Ambition? To Cross the Atlantic.

Now she is back with just one ambition - to fly across the Atlantic without making a stop. The day she was interviewed she has just come back from a conference with Glenn Curtiss, the man who built the NCs used by the navy in bridging the briny.

Miss Law believes in aviation, its past and its future, as well as its present. There is only one thing standing in the way of its progress. She says:

"The government must realize the importance of providing landing places. What would the motor car be without roads? Landing places are the same to an airplane as roads to a motor car. Congress should take the matter up at once and provide places where planes may descend. Then aviation will boom.

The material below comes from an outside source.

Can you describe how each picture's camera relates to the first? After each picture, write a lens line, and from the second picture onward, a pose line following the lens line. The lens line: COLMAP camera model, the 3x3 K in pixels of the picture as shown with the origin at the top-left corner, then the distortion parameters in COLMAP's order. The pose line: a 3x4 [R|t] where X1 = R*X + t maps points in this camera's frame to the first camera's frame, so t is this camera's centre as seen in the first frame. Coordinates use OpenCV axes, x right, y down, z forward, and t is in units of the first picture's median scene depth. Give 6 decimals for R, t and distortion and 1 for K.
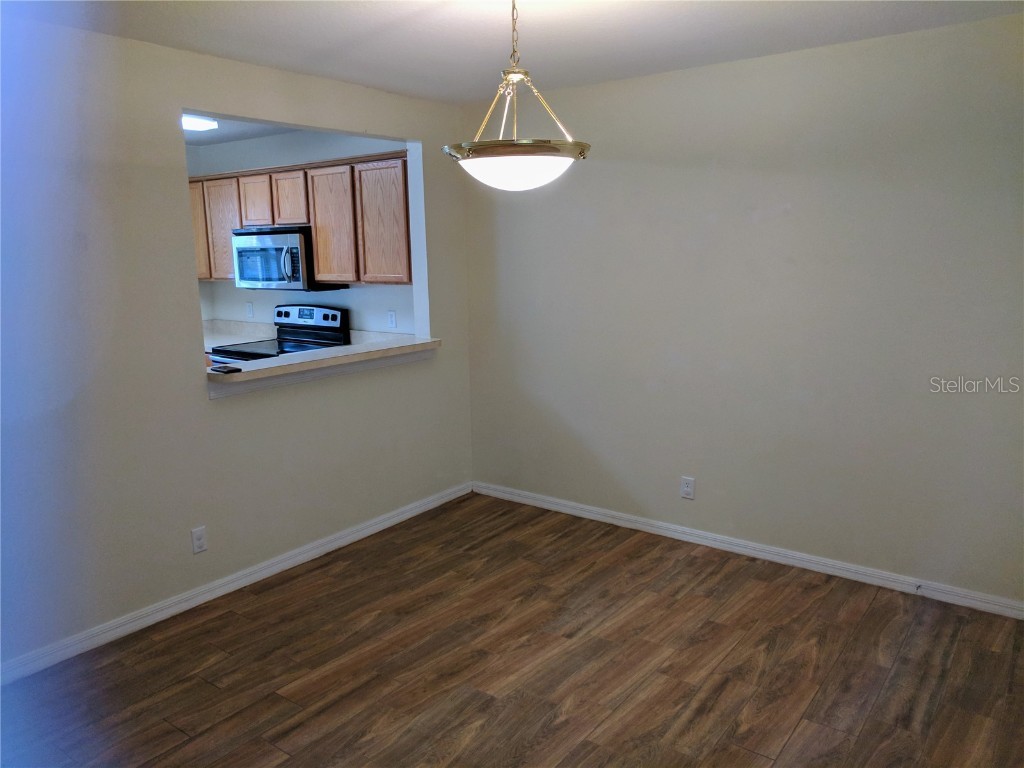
lens RADIAL K [[759.4, 0, 512.0], [0, 759.4, 384.0], [0, 0, 1]] dist [0.000215, 0.000451]
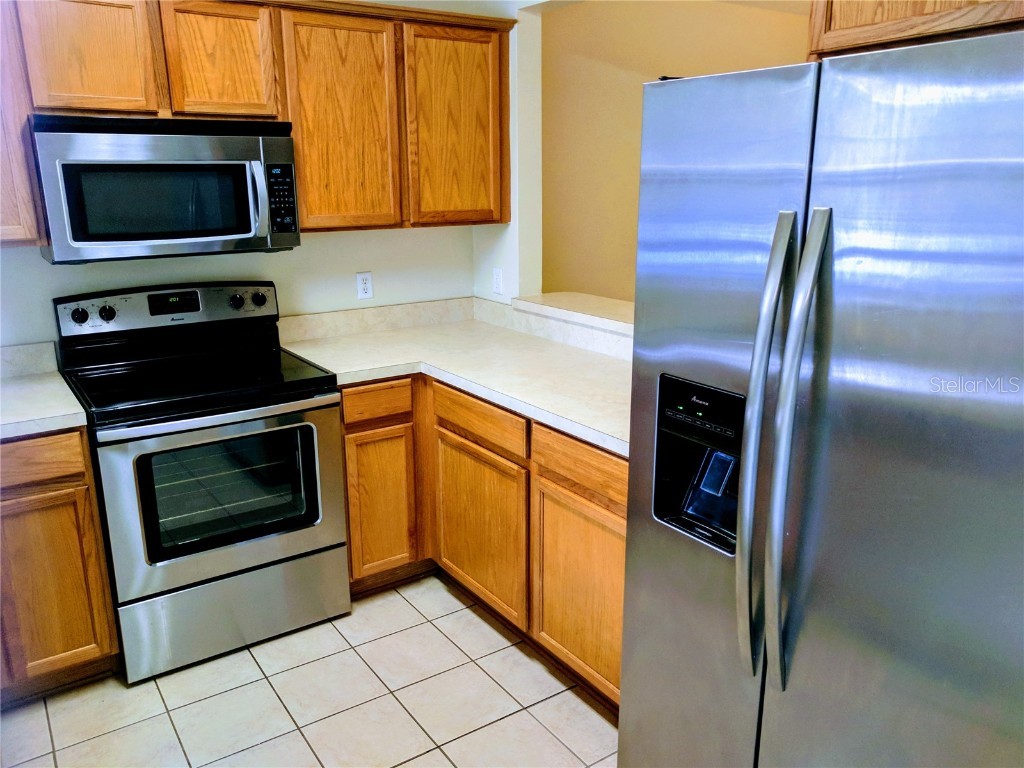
lens RADIAL K [[794.7, 0, 512.0], [0, 794.7, 384.0], [0, 0, 1]] dist [-0.000260, 0.002349]
pose [[0.318570, -0.231656, 0.919156, -0.706190], [0.167300, 0.968196, 0.186031, -0.103889], [-0.933019, 0.094511, 0.347194, 0.641609]]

"Danger? There's no danger in flying if the flier will keep his eyes open and study his plane and understand it thoroughly and keep his nerve. I've been flying for eight years and I believe I hold a world's record. I never have broken any part of any airplane I ever flew. That sounds astounding, but it is true.

"The answer is that I know my airplane. When the thing begins to do strange tricks I know what to do with it. One night I was flying in the dark and suddenly my machine began falling. I afterwards found that I have passed over the chimneys of several steel furnaces and they created air conditions of which I knew nothing. My machine dropped 1,500 feet, but I knew what to do with it and I just sat tight and pulled though. 

"Stunt flying is essential because it is the only way in which a flier may become familiar with the plane and know what it will do and what to do with it.

"Lincoln Beachey was the greatest flier that ever lives and I hold him as a model. I knew Beachey and he gave me some wonderful advice. I still use his methods although he is dead - killed volplaning from a height of 5,000 feet, a stunt I have done hundreds of times. His plane was too frail. 

"It's a great game, aviation - I love it," said Mrs. Charles Oliver, for she is the wife of her manager. 

And she must love it. It has a deep hold on her. So deep in fact that she is stopping on the seventeenth floor of the Hotel McAlpin, from the roof of which one of the accompanying photographs was made.